Dataset records:
────────────────────────────────────────
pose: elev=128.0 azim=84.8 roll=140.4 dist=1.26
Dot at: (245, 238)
────────────────────────────────────────
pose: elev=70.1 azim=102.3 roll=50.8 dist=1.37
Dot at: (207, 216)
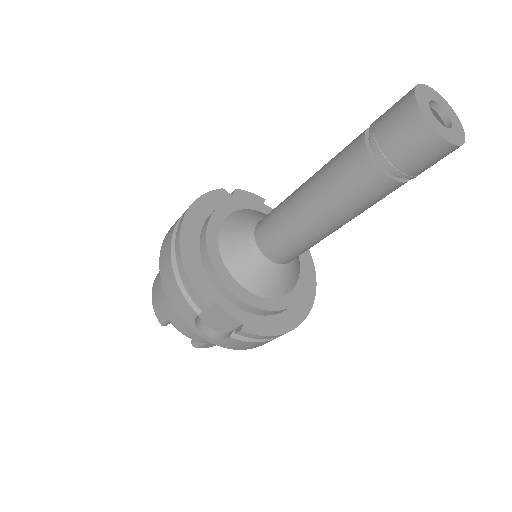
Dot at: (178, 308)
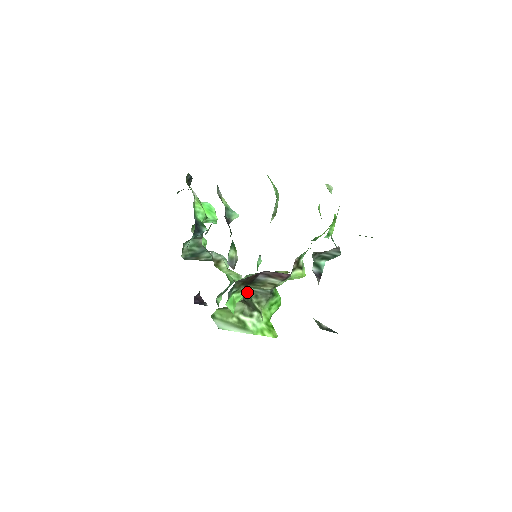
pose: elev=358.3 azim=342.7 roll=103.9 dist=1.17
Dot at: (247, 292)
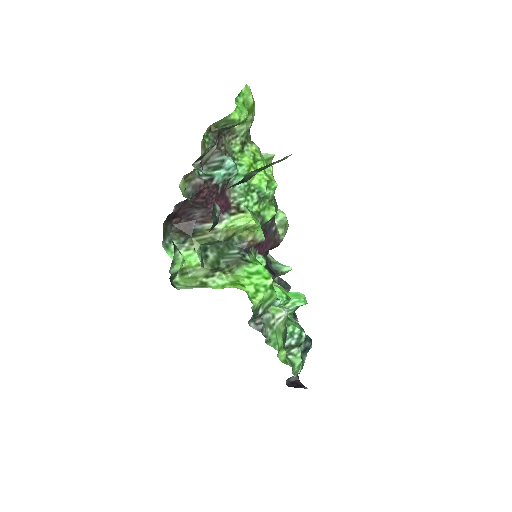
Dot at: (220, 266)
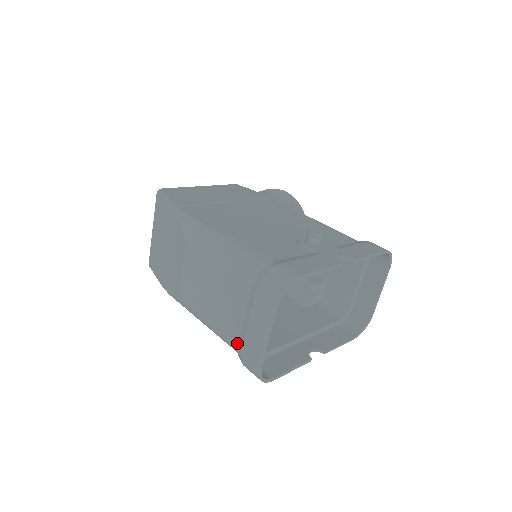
────────────────────────────────────────
Requirements:
Copy the data from the line with "pose: elev=128.0 azim=84.8" up to and including the line with "Dot at: (245, 238)", changing "Dot" to "Point" and leaving everything else untouched.

Response to this task:
pose: elev=128.0 azim=84.8 roll=140.4 dist=1.26
Point at: (245, 238)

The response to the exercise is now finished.